Analyzing the structures of multilayer networks (MLNs) has been a hot research topic in network science. Community detection algorithms are important tools for analyzing MLNs. In the literature, several community detection algorithms for MLNs have been proposed. Moreover, there are several options for the graph representation of an MLN: for example, directed or undirected, weighted or unweighted, and using information from all or only some layers. Although these options may affect the results of community detection in MLNs, representations that are effective for community detection have not yet been clarified. In this paper, we experimentally evaluate the effectiveness of three types of community detection algorithms for MLNs and examine how the graph representation of an MLN affects the results of these algorithms. Our main findings are as follows: (1) The flattening approach is particularly effective, whereas the layer-by-layer approach is not applicable to detecting communities in MLNs of Twitter users. (2) Using a directed graph for each layer of an MLN increases the accuracy of community detection. (3) The Leiden method, which is a community detection algorithm for single-layer networks, achieves comparable accuracy with the community detection algorithms for MLNs, which suggests that there exists room for improvement in multilayer community detection algorithms for effectively utilizing the multilayer structures of MLNs.

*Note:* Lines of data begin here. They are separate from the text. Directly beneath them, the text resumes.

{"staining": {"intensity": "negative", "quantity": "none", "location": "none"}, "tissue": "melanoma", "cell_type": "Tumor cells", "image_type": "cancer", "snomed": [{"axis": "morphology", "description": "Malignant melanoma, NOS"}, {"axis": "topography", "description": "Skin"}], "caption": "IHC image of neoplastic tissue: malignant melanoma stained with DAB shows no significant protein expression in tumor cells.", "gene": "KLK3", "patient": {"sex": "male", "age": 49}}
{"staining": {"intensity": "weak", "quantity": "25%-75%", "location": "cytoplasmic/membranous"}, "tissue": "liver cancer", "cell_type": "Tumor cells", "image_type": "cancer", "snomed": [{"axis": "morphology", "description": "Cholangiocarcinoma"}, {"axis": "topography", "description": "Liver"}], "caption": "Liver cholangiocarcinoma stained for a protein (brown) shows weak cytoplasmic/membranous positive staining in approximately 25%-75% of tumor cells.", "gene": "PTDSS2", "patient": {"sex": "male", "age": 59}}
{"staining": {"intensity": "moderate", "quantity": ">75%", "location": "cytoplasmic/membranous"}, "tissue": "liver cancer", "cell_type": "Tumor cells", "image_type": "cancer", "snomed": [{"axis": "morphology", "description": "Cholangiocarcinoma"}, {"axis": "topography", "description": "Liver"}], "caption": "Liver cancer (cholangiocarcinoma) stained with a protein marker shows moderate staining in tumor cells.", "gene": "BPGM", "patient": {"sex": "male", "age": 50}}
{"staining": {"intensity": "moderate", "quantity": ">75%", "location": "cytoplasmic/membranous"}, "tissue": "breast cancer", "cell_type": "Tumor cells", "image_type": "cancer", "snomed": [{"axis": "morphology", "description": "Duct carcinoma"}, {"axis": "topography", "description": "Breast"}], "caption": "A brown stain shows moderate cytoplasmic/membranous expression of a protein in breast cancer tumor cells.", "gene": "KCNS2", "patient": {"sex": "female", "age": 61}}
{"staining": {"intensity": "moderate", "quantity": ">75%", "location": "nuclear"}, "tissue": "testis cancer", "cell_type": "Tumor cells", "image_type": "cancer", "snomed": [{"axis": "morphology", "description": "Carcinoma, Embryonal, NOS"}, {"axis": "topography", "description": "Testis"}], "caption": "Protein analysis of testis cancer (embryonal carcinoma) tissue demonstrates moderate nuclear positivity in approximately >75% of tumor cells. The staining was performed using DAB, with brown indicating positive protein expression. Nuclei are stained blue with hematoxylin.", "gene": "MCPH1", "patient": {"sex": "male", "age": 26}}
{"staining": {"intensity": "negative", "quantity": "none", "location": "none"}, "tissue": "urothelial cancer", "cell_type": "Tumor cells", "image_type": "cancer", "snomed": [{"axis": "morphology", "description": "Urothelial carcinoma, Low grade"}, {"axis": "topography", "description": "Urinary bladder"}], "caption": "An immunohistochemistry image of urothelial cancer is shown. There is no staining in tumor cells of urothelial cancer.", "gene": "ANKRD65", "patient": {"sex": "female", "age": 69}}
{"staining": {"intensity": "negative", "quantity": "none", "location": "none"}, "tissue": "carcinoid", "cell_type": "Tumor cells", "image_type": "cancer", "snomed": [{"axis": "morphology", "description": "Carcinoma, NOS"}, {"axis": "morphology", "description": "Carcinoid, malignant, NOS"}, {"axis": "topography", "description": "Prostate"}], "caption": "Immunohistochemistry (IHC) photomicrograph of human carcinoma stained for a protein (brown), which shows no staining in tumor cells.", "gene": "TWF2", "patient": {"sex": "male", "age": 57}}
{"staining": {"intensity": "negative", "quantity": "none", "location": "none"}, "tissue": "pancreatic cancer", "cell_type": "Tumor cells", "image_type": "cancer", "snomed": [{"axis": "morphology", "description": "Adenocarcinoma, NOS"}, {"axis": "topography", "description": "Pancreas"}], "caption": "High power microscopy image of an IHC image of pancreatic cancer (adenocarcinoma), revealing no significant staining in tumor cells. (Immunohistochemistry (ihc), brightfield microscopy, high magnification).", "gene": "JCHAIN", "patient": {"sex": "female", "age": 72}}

评价多层网络的团体检测算法:链路权重和链路方向的有效性
多层网络的结构分析一直是网络科学研究的热点。社区检测算法是分析mln的重要工具。在文献中,已经提出了几种针对mln的社区检测算法。此外,MLN的图表示有几种选择:例如,有向或无向,加权或未加权,以及使用所有或仅使用某些层的信息。虽然这些选项可能会影响mln中社区检测的结果,但对社区检测有效的表示尚未明确。在本文中,我们实验评估了三种类型的MLN社区检测算法的有效性,并研究了MLN的图表示如何影响这些算法的结果。我们的主要发现如下:(1)扁平化方法特别有效,而逐层方法不适用于Twitter用户mln中的社区检测。(2)对MLN的每一层使用有向图,提高了社区检测的准确性。(3) Leiden方法是一种针对单层网络的社团检测算法,其准确率与针对mln的社团检测算法相当,说明为了有效利用mln的多层结构,多层社团检测算法还有改进的空间。
本文章由计算机程序翻译,如有差异,请以英文原文为准。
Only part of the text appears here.